Wrapped up in my warm down jacket, I enjoy the clear morning. Only a few hundred meters to the north-west nestles Brunnenkogelhaus in an exposed location. Shortly before sunrise, Martin steps onto the terrace and looks at me.

The perfect place

He and his wife Victoria have been living every summer for several months - for 15 years - already as innkeepers at Brunnenkogelhütte at 2738 m, high above Sölden, where they run a small farm and an apartment house. Far away from the hustle and bustle in the valley, spoiled by a magnificent landscape and unique lighting moods, we have grown together on our landmark mountain over the years.


Here at the cairn, the familiar feeling that only local mountains and their huts can give with the incomparable mixture of friendship, security, home, memories and passionately lived present arises in me suddenly and powerfully.

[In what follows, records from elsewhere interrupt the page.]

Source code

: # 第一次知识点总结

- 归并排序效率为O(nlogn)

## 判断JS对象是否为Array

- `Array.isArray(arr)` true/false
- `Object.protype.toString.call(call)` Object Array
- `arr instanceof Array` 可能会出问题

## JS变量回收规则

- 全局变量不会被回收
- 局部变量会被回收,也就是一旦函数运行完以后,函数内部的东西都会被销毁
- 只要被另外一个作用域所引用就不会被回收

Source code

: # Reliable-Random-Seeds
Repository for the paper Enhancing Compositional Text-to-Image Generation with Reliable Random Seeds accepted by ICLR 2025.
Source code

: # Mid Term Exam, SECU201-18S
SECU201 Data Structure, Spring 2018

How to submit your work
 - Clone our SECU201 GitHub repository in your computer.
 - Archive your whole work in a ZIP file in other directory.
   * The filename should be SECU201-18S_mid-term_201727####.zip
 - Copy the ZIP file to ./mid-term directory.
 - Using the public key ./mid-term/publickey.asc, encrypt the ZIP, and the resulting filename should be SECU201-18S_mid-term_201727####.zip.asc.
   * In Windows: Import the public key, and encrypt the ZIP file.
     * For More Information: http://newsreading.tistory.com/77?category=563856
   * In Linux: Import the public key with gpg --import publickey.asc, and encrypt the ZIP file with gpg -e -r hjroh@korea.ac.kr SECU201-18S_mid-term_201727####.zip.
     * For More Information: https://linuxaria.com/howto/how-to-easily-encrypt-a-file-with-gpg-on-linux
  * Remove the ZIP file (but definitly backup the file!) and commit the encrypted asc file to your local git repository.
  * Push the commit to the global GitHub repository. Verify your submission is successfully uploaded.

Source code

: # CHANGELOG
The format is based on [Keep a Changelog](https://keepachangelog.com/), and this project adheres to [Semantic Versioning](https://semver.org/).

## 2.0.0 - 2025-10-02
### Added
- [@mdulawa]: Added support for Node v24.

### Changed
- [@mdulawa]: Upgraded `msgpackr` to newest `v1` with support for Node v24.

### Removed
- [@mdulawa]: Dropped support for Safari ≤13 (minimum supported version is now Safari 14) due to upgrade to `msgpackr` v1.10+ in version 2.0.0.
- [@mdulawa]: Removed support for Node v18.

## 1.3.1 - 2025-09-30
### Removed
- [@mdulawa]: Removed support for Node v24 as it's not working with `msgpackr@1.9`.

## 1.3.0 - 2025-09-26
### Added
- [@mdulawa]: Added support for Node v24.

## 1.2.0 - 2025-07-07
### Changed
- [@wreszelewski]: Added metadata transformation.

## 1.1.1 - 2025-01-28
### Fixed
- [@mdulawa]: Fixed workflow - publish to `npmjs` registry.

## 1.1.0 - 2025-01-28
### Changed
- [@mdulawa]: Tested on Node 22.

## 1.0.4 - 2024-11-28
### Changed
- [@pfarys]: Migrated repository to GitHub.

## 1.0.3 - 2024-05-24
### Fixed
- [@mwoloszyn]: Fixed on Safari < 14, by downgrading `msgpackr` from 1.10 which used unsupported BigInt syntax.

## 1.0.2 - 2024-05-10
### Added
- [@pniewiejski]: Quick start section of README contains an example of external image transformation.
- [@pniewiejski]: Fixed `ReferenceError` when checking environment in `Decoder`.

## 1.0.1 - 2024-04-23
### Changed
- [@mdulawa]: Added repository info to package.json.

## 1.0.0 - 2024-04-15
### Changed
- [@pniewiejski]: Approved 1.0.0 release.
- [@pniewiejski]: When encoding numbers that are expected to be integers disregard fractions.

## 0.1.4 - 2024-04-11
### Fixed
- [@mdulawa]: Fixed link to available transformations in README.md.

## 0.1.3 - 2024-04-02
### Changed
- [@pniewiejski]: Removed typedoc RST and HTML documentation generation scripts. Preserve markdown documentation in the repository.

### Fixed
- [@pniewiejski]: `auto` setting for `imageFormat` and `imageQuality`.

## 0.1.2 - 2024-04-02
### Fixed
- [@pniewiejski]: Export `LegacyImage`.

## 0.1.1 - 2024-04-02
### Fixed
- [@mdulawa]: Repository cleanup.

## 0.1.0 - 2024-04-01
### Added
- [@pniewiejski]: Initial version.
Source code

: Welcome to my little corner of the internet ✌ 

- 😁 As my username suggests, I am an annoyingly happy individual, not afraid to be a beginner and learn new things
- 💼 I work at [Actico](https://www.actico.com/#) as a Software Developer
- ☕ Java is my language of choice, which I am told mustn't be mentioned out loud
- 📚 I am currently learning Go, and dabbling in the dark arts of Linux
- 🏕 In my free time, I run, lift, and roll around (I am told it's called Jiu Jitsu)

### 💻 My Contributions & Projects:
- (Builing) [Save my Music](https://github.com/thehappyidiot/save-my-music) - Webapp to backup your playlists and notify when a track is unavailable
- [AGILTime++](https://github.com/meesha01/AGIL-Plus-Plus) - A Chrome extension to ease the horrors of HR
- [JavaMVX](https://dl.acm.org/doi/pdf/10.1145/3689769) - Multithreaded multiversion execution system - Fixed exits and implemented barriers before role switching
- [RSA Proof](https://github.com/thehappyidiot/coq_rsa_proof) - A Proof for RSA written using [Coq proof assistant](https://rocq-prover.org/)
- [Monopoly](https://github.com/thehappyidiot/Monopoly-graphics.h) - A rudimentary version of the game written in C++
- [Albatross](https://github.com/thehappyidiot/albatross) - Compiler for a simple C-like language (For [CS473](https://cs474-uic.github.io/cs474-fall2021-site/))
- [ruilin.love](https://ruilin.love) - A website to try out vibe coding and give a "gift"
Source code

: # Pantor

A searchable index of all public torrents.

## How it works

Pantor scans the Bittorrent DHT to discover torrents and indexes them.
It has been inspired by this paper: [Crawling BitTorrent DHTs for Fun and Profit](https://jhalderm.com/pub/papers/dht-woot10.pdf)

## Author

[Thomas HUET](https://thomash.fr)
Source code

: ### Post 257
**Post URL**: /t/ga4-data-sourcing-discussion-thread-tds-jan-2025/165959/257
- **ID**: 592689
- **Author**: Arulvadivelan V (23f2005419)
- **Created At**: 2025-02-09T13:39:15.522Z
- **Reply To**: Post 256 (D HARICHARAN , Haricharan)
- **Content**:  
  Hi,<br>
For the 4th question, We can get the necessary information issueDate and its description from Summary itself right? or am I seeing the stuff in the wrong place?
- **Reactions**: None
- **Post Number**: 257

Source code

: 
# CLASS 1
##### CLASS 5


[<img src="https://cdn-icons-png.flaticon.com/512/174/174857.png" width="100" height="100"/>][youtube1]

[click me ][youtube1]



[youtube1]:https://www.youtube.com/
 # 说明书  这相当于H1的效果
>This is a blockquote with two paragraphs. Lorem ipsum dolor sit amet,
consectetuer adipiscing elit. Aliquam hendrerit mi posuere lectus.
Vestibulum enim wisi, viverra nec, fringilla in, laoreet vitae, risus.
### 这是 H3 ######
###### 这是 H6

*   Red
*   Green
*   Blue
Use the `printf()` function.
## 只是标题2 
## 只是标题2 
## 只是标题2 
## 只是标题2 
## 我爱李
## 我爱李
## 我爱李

Sölden Wandern Brunnenkogel
Sölden hiking Brunnenkogel

From yesterday to today

A little later I'm sitting on the terrace of the hut. My gaze wanders over Ventertal valley. Far in the background I discover "Wildes Mannle", Weißkugel and Wildspitze peaks are towering impressively above the scenery. In the last few weeks, I have climbed this small but truly fantastic three thousand meter high summit twice in a row. In mid-August I took my thirteen year old nephew Finn up there. From "Wildes Mannle" top station, a small trail led us through the meadow slopes to the first rocks. The well-marked trail meandered through steep rock-strewn flanks. The slope only flattened out in the last meters, and a summit plateau covered with stone slabs led us to the large summit cross.


When I saw Finn's eyes shining after the obligatory "Berg Heil", I felt like I was taken back to September 1977. That was when I - at the same age - stood up there for the very first time.

Welcome and goodbye

Nostalgic dreams accompany the descent from Wildes Mannle. Suddenly it occurs to me that there are actually only four mountains that I climb so regularly in Ötztal that I consider them my true landmark mountains. There is Wildgrat high above Erlanger Hütte and the uniquely beautiful Wettersee lake, Gamskogel above Längenfeld, quiet Brunnenkogel above lively Sölden and the small but fine Wildes Mannle above the mountaineering village of Vent.


My nephew and I take the chairlift down to the village. Another landmark mountain thought comes to my mind: it's not the mass of tours that nourishes us - it's their quality.

Wettersee Wildgrat Umhausen
Bernd Ritschel

Guest author Bernd Ritschel

Bernd Ritschel loves and has explored the Ötztal Alps since he was a child and young adult. Born in the upper Bavarian village of Wolfratshausen in 1963, now he lives together with his family in Kochel am See. For more than 25 years already, his great passion has been photographing and describing the Ötztal Valley and its adjacent mountain areas.

Several illustrated books about the Ötztal Alps, varied calendars, exhibitions, posters and series of postcards give an insight into his varied talents and the great love for this Alpine region.